秋收大忙之际,却突然高温,各地频现大亩庄稼晒死之事。就连紫禁城内,也一反常态的秋季运冰进宫。
天地反常,事关社稷农桑,胤禛日夜难眠,寝食难安。皇后此时进言,想同皇帝去天坛主持祭祀祈祷上天赐福,再去甘露寺礼佛十日以保大清皇嗣绵延。
皇后建议顺乎天道时运,皇帝欣然同意了皇后建议。后宫诸事皆交与华贵妃打理,由敬妃从旁协助。
临行前皇后特招甄嬛到景仁宫详谈,嘱咐其安居宫中养胎,躲避华贵妃锋芒,务求安稳。
但皇帝却一夜都耗在胤禩身边,同是要他无事少出储秀宫,切莫惹了华贵妃的忌讳,凡事皆需忍耐。
胤禩一边应是,一边心中暗道:帝后一走,以年氏性子恐怕难免生事。经浮碧亭落水,华贵妃对储秀宫至今采取的是按兵不动的态度,瞧着储秀宫里天天药罐子进、药罐子出,哪里就碍得了贵妃的事。只怕有孕在身的菀嫔才是年氏的眼中钉肉中刺吧。
胤禛的的确确是对胤禩浮碧亭落水心有余悸,于是便千叮万嘱的絮叨了一个晚上。嘱咐再三之后,皇帝才想起菀嫔肚里的皇嗣,但他相信皇后定然会安排妥当,便也不太介怀。
第二日巳时正点,帝后銮驾启程,往天坛去了。
华贵妃携领着众位妃嫔小主目送帝后车架离去,在日头下足足站够了两刻时间。菀嫔面色渐渐苍白,敬妃几次进言,却都被华贵妃堵了回去。甄嬛无法,只得和众位妃嫔一起呆立,直到华贵妃满意为止。
回到宫院,已是正午。胤禩也觉得脚底轻浮,脑顶冒汗,就连胃里也是一阵翻江倒海。连午膳也没用,就进屋躺下了。
而碎玉轩那边,更是招了章弥院判来看。章太医为了菀嫔请了脉,说是略有胎像不稳之相,需令小主静养安胎。
但华贵妃那是存心要教训菀嫔,哪里会给她静心养胎的时机。刚到午后,华贵妃便请了阖宫妃嫔到翊坤宫商议六宫之事,并言明人人必到,不得推诿。

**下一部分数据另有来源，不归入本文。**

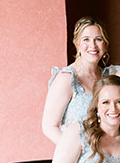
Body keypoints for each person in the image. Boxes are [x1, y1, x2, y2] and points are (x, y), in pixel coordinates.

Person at [42, 16, 110, 144]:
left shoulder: (107, 77)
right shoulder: (67, 78)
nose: (93, 45)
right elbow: (49, 127)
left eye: (98, 39)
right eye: (86, 40)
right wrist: (73, 152)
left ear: (105, 44)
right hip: (77, 158)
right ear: (77, 44)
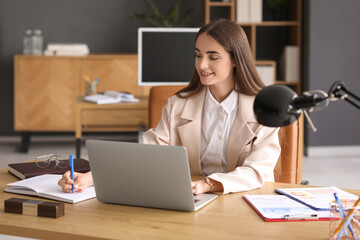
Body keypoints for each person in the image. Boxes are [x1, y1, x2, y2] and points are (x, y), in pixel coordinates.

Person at [58, 19, 280, 195]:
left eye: (213, 57)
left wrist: (209, 184)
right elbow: (146, 154)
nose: (202, 65)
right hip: (189, 199)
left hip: (243, 200)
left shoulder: (263, 108)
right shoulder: (178, 105)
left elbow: (257, 170)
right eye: (198, 55)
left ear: (235, 60)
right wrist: (89, 177)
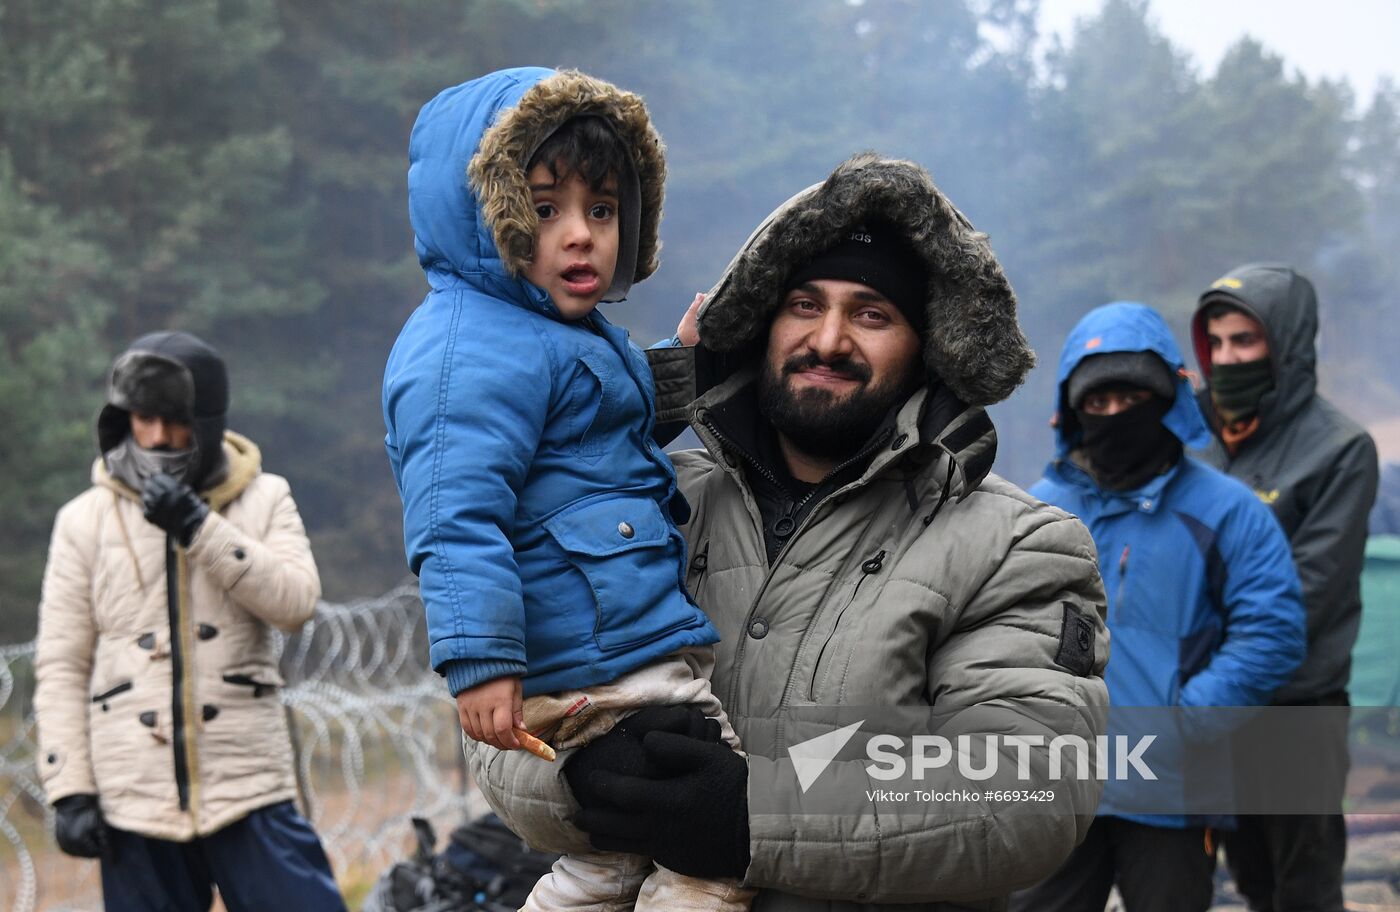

胤禩听了传召,恨得牙痒痒。他自然知道华贵妃的目标乃是甄嬛,只是苦了他们这些陪坐之人。但胤禩打定了心思,断不愿于后宫之中生事,便只得起身,命方若更衣,往翊坤宫去了。
甫一进翊坤宫正殿,胤禩险些被袅袅香薰呛一个跟头,他掩住鼻口咳了两声才将将坐稳。
两侧妃嫔排座,而华贵妃却斜在软垫上,一旁有宫女扇风,另一边还有冰块镇在桶里。
华贵妃眯着眼,似是打盹假寐,但却无一人敢开口叫醒。诸位妃嫔皆是盛装而来,瞬时便各个脑门溢汗。
过了足足半个时辰,年氏才缓缓睁眼,看见一众妃嫔直挺挺的坐着,微惊道,“颂芝,人都来了,怎么也不叫醒本宫。”
颂芝上前一步,回禀道,“娘娘近日着了暑气,太医说着秋季盛暑,百年少见,嘱咐娘娘切莫操劳。奴婢刚看着娘娘睡得香,便不忍心叫醒娘娘。”
“胡闹,瞧把各位妹妹们热得。”华贵妃微嗔一下,并不真的责怪颂芝,而是用绢帕掩面打了个还欠,才又继续道,“秋季凉果不多,皇上特地将从福建运来的香栾送到本宫这里。姐妹一起尝尝。”
说完便有一对宫女捧着果盘入内,胤禩本已觉腰酸背疼,但目光刚一触及果盘上的那把精致短刀,便觉神情一凛。